INSTRUCTION: From the records below, return the part that opens with the line containing "Which series has" and continues through the end of the records, copying each line exactly. Leave out the pictures.

Chart understanding data
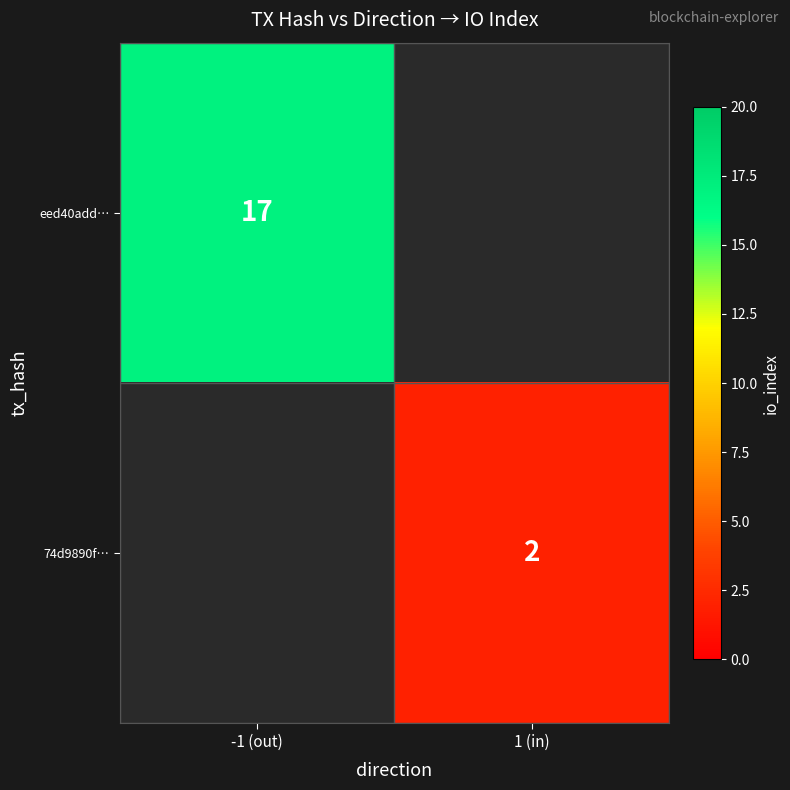

The eed40add… series shows 17 at -1 (out). True or false?

True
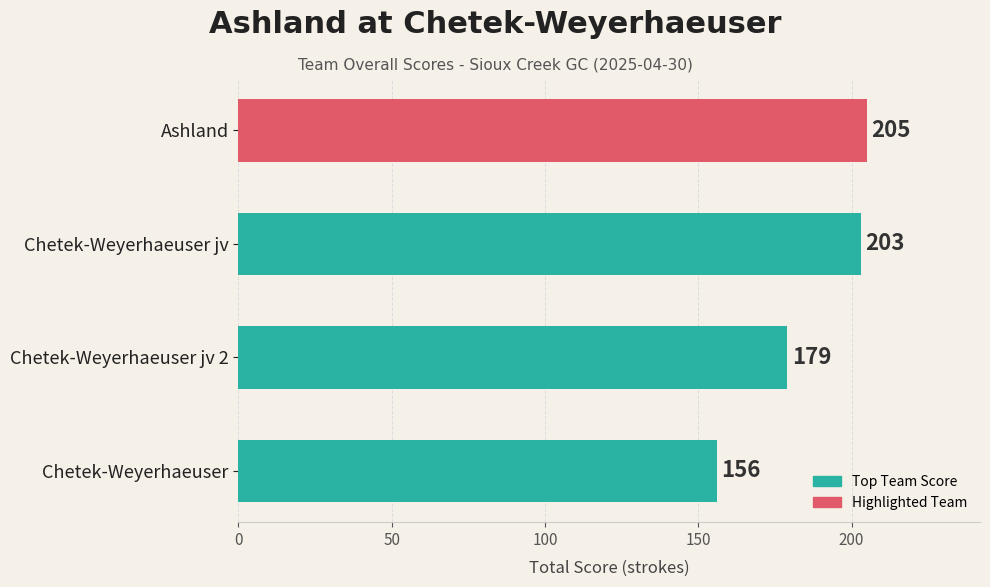

Which category has the highest value across all series?

Ashland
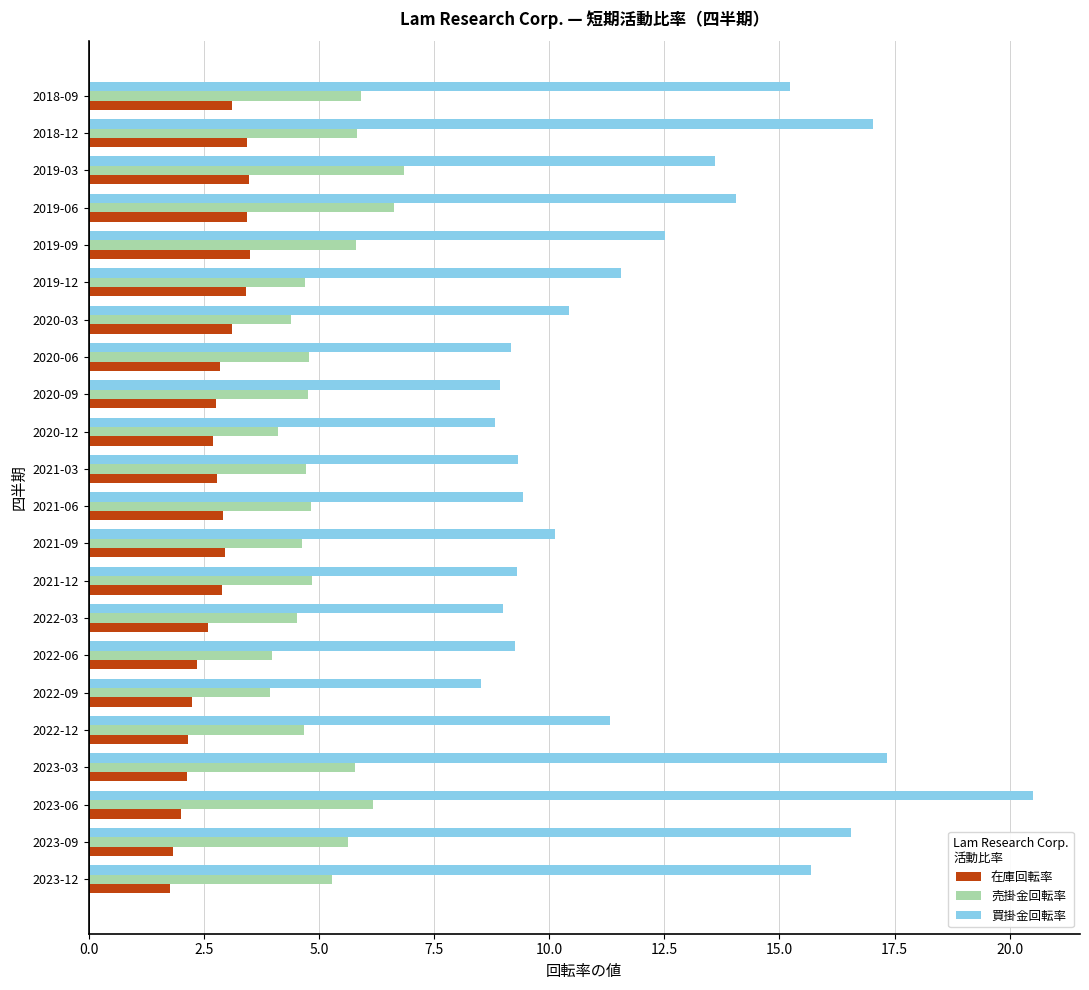

Is the value of 在庫回転率 at 2021-03 greater than the value of 売掛金回転率 at 2022-12?

No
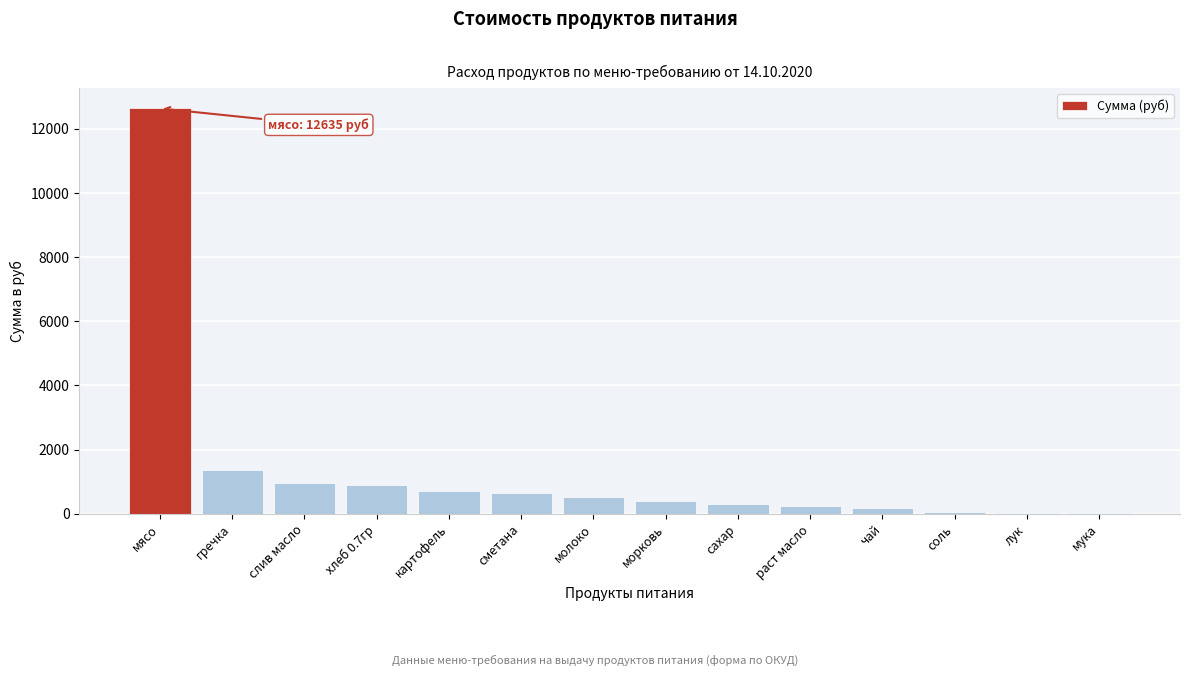

What is the maximum value shown in the chart?

12635.0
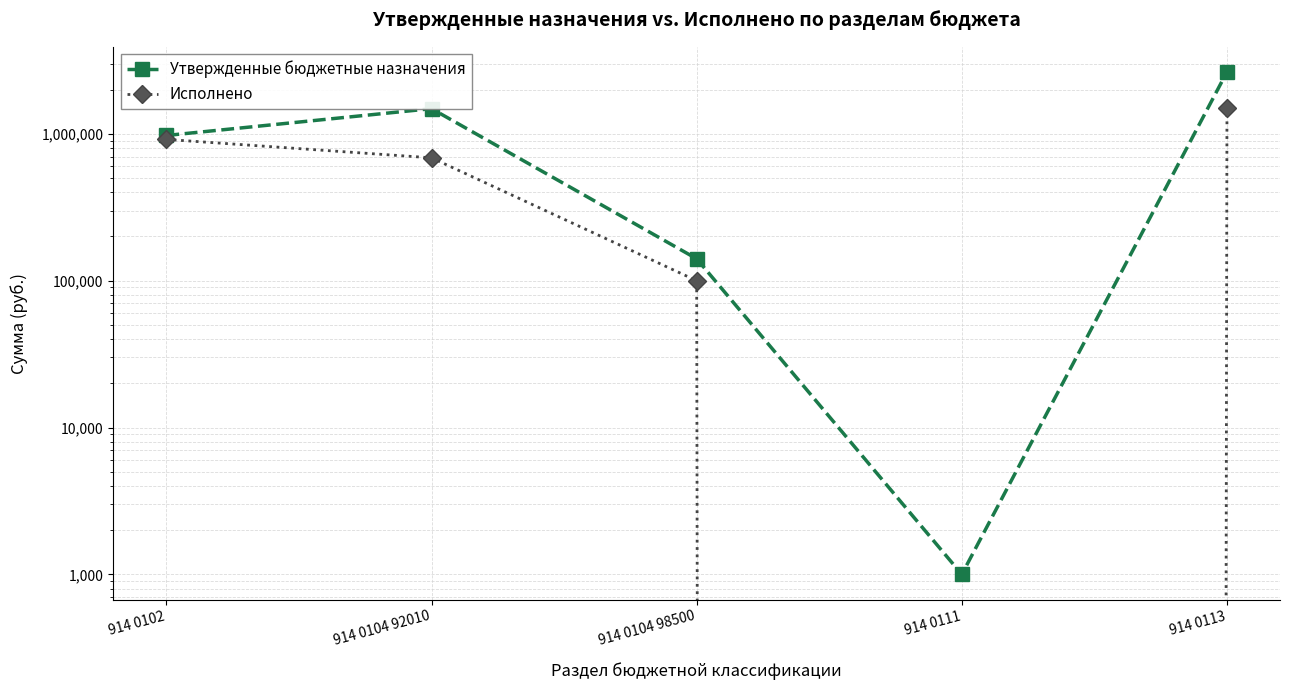

Which series has the largest total across all categories?

Утвержденные бюджетные назначения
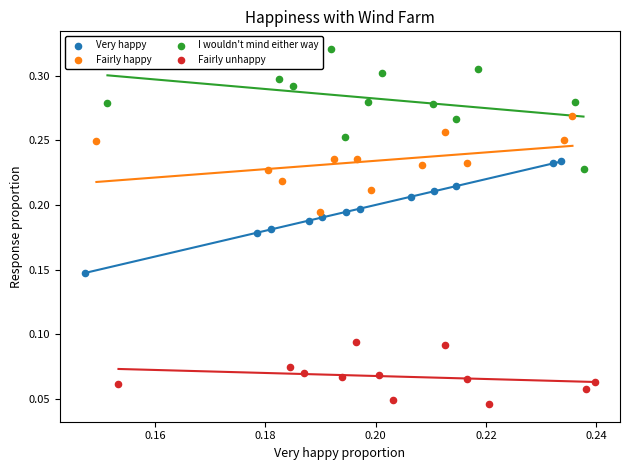

Which series contains the lowest Y value?

Fairly unhappy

WRITTEN ANSWER:
Which series has the largest total across all categories?

Утвержденные бюджетные назначения

Which series contains the lowest Y value?

Fairly unhappy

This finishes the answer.